Although ASIC expects participants to consider the risks in procuring technology, ASIC believes that participants may not always consider “broader risks of disruption to the fair and orderly operation of Australia’s financial markets” should a vendor fail to deliver ongoing services to the participant.
ASIC considers that imposing AFS licensing requirements on vendors of “sufficient scale” would limit the likelihood of a system outage or malfunction adversely affecting the “fair and orderly operation” of Australia’s financial markets. By requiring vendors to hold an AFS licence, ASIC submits that they would need to have an adequate risk management system under the Corporations Act 2001 (Cth). Additionally, ASIC could also require such vendors to meet minimum business continuity and IT infrastructure requirements.
Further, ASIC foresees that an AFS licensing regime applied to vendors could permit ASIC to identify vendors of sufficient scale with the capacity to affect the market’s fair and orderly operation and require market participants and operators that outsource material business activities to such vendors to ensure that they put in place appropriate due diligence, approval, and ongoing monitoring and risk management policies and procedures to manage the vendors’ provision of services to the market participants.

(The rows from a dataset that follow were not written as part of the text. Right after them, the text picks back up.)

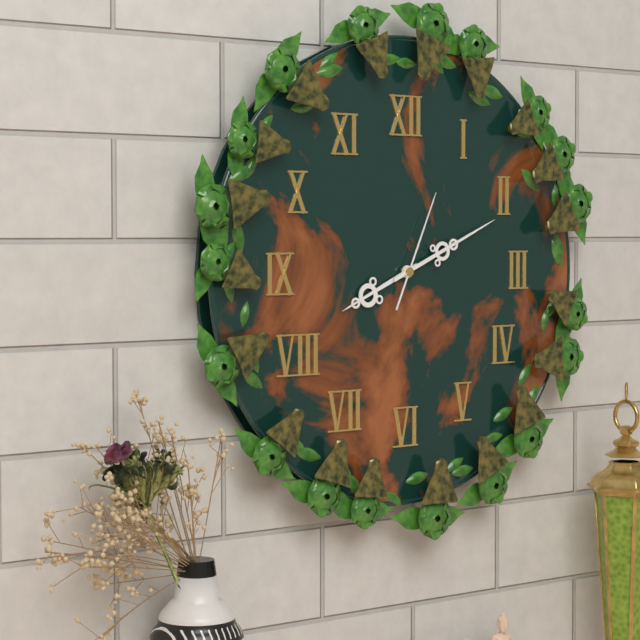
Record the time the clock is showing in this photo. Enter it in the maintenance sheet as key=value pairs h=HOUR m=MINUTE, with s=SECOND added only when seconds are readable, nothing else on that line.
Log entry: h=8 m=11 s=4
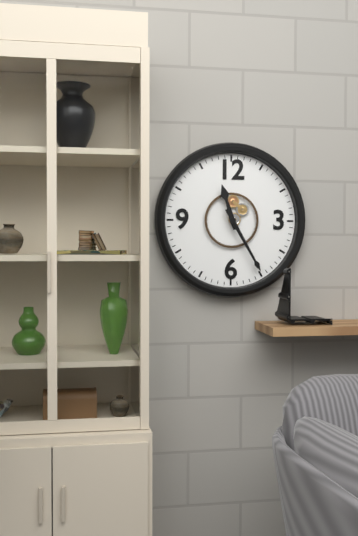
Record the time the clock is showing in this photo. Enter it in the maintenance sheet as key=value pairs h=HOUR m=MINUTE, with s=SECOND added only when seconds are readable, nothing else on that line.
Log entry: h=11 m=25
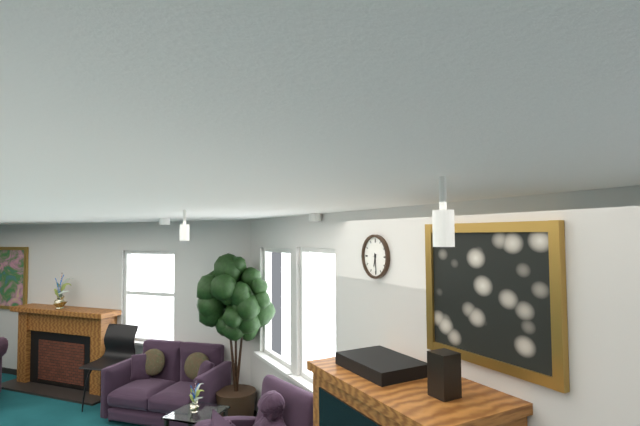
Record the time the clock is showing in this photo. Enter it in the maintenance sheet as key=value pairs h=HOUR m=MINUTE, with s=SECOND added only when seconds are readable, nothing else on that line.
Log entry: h=6 m=29
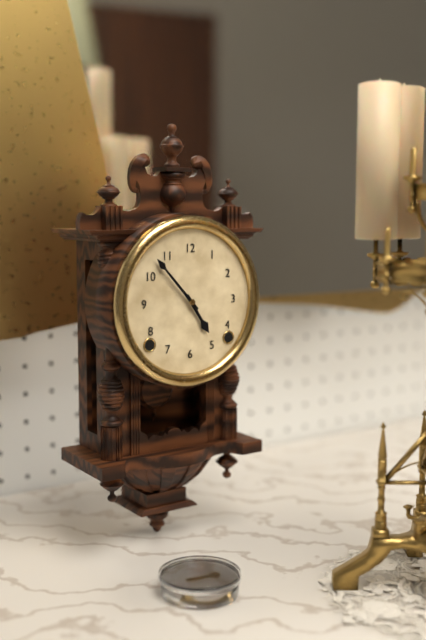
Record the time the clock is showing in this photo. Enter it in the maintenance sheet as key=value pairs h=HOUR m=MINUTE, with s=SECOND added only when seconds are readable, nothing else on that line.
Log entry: h=4 m=53
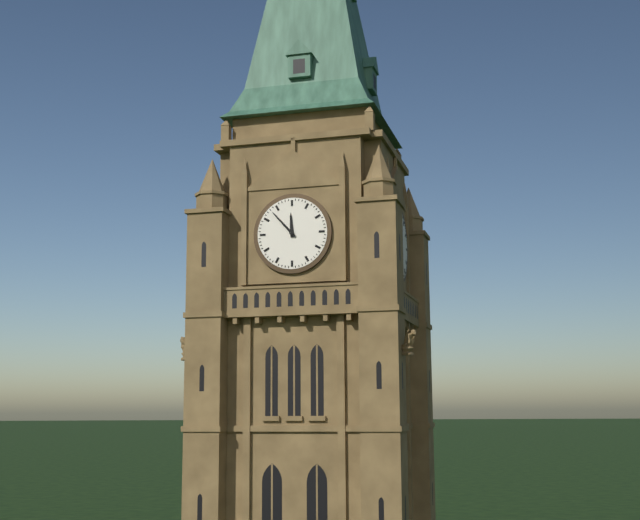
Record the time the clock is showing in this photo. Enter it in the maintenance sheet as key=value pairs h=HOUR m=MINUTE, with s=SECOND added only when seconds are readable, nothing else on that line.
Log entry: h=11 m=53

Submissions to the Inquiry closed on 26 August 2014. It may be some time before the Inquiry’s panel (chaired by Mr David Murray AO) reports to the Commonwealth Government and even longer before the Government acts on the Inquiry’s recommendations. Nonetheless, ASIC’s submission raises the prospect that both customers for and vendors of technology goods and services in Australia’s financial industry may be required to comply with additional regulatory requirements in the foreseeable future.